● PROBLEM TO SOLVE: Only the count should appear in your answer: how many lines of the data below contain the word "chống"?
****
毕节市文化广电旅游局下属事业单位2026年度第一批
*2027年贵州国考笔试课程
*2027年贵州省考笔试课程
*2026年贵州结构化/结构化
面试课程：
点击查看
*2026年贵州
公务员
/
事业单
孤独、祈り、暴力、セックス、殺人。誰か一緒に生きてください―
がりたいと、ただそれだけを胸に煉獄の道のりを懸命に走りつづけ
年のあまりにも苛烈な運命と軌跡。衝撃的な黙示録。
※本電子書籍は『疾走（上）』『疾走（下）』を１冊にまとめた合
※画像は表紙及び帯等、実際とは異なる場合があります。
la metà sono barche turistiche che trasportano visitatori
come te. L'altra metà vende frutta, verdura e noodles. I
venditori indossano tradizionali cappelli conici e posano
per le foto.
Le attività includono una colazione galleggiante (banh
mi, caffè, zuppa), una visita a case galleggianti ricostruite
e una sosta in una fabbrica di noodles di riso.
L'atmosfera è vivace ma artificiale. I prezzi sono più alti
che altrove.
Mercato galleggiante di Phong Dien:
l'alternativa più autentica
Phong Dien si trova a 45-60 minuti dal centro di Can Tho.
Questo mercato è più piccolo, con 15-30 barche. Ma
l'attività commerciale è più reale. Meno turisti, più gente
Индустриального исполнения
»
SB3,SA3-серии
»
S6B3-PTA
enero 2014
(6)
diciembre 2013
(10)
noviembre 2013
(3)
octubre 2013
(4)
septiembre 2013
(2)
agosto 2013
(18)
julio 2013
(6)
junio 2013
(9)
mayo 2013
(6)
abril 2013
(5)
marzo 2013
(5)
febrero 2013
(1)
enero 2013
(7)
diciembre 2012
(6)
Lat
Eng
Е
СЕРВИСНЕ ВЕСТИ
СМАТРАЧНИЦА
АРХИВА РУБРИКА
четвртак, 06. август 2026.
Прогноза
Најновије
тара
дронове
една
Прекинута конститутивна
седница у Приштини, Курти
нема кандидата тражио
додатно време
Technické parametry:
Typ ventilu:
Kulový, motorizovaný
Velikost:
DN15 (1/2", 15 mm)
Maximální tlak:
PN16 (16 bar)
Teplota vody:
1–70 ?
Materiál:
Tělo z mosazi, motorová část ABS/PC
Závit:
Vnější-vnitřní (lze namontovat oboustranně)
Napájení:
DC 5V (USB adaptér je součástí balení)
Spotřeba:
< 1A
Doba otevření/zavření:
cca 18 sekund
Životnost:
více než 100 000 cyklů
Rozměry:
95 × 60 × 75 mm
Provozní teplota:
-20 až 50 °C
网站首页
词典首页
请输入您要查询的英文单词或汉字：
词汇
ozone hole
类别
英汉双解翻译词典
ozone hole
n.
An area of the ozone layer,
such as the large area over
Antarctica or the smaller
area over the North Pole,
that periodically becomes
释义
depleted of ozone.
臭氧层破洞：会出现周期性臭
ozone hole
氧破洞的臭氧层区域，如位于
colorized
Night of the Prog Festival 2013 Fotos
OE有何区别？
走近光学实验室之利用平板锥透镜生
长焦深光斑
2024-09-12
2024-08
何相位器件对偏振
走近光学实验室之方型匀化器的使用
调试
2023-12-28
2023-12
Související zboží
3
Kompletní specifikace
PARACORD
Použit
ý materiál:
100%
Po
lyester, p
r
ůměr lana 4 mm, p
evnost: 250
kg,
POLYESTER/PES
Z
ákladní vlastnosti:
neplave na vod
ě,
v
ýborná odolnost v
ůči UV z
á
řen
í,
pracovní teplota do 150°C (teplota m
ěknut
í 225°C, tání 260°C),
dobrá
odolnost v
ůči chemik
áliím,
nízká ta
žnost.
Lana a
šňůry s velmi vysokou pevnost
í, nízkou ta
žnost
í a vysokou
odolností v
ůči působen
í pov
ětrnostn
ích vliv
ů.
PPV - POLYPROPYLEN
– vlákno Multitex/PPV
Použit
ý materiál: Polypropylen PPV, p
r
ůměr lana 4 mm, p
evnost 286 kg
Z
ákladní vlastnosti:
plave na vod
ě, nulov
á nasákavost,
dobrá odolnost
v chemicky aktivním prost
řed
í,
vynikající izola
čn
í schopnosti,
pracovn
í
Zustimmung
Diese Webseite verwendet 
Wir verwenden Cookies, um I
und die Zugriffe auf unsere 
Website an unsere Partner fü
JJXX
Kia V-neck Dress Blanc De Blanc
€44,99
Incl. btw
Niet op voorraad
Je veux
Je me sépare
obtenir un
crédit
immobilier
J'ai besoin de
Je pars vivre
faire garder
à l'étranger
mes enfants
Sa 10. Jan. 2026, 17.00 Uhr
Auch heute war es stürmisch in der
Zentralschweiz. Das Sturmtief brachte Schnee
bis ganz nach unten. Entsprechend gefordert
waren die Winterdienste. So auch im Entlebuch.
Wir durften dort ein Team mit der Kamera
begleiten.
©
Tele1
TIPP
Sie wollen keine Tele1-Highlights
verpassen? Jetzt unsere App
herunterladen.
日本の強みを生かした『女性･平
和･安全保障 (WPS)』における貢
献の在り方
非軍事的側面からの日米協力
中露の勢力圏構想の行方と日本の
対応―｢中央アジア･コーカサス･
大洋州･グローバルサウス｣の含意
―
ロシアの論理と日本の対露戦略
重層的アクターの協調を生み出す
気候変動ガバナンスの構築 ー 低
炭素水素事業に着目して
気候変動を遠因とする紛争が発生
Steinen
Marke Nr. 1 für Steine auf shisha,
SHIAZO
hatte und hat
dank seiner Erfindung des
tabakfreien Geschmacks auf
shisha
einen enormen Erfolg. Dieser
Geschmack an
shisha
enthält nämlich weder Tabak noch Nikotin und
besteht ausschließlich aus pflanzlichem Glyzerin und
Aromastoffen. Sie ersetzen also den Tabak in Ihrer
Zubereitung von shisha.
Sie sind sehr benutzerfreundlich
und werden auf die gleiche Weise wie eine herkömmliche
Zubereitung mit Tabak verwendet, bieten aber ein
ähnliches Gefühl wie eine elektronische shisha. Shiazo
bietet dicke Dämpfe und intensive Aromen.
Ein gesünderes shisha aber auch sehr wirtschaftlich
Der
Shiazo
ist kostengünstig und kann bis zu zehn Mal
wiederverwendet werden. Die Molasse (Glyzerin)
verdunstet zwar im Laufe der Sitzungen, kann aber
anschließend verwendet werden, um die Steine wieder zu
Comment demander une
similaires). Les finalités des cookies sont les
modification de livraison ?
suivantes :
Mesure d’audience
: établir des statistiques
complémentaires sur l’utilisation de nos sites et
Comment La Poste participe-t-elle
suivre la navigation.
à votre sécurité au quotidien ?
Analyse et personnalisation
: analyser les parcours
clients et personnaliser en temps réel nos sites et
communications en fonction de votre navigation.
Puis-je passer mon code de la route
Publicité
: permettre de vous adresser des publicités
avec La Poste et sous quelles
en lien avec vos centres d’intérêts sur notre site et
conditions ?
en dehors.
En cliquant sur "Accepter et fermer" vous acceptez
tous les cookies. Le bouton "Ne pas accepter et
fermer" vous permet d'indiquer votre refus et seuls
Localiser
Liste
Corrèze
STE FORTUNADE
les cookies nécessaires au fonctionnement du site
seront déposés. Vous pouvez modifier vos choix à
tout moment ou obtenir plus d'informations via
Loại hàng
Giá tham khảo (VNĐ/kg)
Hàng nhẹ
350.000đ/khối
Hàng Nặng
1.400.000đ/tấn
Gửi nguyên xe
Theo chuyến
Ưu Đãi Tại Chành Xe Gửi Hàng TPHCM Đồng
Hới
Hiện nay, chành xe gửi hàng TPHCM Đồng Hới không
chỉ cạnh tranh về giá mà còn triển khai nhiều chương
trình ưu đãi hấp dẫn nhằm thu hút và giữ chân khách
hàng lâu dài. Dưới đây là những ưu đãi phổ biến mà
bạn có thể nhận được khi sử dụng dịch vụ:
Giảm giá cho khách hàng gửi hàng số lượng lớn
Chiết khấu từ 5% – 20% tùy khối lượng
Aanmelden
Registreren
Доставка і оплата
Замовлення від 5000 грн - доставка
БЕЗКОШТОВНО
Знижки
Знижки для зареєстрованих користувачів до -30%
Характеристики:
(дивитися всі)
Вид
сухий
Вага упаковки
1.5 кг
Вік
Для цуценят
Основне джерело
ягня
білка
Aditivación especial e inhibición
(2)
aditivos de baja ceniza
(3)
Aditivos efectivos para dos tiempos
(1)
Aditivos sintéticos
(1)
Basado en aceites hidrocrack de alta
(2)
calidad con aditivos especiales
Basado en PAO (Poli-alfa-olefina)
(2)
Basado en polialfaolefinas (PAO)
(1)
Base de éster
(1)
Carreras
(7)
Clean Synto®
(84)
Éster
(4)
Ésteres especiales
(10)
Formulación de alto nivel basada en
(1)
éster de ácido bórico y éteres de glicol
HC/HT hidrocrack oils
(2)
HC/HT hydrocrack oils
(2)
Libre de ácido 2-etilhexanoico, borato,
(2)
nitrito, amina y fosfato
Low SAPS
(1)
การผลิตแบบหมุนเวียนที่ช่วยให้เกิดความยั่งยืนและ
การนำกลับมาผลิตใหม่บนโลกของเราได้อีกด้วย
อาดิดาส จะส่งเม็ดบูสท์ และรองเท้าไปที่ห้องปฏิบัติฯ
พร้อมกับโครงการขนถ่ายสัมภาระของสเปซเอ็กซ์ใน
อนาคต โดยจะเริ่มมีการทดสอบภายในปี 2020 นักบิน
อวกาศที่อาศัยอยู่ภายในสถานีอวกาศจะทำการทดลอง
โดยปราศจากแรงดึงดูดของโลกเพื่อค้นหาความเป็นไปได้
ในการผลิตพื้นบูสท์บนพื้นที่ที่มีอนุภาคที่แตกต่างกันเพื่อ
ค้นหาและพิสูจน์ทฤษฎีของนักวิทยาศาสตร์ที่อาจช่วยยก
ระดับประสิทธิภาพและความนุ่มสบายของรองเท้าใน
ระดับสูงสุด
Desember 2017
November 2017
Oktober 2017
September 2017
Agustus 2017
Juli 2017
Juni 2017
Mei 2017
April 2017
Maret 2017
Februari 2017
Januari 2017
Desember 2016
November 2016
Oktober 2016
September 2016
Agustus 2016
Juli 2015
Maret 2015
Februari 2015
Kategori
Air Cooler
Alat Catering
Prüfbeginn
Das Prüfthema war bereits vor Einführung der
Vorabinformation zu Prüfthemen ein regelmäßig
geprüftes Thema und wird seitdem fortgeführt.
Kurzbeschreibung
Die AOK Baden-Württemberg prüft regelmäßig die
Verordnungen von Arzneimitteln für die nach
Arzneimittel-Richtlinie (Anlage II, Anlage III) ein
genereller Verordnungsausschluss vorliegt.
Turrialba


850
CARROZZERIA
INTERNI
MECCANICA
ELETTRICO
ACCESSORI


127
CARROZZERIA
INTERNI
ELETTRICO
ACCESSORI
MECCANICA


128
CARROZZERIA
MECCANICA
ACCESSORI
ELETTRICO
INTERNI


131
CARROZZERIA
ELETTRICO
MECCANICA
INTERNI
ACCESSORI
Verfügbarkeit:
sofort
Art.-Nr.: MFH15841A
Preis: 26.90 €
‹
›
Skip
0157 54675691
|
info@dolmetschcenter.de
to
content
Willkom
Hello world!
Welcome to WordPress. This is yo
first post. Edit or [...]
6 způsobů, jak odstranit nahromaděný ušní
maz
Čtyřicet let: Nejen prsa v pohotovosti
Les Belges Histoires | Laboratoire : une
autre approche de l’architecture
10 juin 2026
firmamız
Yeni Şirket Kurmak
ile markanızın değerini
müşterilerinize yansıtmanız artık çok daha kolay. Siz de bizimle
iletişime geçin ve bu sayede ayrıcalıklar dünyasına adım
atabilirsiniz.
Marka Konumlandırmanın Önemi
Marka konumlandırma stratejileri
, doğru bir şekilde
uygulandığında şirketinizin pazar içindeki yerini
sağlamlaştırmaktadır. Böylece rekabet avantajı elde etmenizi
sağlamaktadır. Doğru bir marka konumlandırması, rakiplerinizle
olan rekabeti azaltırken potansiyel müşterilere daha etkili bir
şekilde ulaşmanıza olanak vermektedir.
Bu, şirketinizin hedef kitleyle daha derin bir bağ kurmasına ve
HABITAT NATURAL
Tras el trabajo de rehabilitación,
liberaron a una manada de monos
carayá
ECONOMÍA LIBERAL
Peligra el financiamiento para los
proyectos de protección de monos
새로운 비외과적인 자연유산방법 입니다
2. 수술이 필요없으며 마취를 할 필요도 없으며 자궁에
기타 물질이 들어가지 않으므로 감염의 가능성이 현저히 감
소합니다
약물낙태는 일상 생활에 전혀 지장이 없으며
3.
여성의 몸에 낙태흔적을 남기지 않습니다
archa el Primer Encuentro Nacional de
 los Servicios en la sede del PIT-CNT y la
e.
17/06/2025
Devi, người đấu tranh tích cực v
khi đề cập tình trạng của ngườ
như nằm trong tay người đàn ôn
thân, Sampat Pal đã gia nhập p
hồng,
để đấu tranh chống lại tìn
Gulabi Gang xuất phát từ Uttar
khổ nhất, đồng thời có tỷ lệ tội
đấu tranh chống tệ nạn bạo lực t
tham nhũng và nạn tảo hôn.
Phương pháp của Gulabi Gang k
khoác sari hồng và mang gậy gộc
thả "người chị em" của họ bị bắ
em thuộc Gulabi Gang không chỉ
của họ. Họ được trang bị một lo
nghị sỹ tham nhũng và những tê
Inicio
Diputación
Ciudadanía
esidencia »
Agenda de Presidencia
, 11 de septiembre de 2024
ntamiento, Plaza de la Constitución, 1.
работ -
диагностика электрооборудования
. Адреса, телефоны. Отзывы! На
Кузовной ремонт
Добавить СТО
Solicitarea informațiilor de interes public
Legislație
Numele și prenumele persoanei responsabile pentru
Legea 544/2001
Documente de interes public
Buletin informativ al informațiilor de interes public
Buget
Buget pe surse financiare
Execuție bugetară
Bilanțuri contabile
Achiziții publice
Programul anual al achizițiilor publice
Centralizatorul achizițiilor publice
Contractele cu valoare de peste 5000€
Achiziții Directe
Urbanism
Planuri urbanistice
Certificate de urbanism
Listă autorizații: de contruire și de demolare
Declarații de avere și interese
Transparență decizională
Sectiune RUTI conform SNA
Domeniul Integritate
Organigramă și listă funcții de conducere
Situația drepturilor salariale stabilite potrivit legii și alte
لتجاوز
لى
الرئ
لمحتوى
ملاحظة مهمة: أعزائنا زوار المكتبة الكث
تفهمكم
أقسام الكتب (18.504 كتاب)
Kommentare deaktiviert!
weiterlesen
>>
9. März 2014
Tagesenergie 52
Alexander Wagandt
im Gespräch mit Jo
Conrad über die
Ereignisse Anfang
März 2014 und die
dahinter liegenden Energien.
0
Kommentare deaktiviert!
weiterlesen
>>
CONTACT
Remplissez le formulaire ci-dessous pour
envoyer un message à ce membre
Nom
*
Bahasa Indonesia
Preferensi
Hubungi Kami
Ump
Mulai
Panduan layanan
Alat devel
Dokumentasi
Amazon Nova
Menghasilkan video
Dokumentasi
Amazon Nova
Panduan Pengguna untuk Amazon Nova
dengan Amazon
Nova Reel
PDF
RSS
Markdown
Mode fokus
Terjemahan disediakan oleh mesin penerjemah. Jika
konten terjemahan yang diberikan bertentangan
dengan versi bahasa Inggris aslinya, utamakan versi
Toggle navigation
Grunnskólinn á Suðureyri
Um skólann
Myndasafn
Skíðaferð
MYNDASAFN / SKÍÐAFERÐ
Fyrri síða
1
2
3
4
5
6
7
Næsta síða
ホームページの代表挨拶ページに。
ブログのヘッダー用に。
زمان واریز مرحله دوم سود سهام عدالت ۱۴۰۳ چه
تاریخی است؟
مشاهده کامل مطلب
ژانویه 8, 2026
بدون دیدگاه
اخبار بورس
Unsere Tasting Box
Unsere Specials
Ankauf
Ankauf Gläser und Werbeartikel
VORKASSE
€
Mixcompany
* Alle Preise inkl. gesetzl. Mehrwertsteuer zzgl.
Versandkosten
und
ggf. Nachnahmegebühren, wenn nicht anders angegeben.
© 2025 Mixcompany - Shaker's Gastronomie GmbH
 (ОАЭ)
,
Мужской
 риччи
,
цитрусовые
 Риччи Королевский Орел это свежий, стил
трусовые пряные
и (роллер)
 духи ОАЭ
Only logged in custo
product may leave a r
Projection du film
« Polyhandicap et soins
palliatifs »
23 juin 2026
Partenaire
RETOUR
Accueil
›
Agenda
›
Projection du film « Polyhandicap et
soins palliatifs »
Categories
****
● RESPONSE TO THE EXERCISE: 2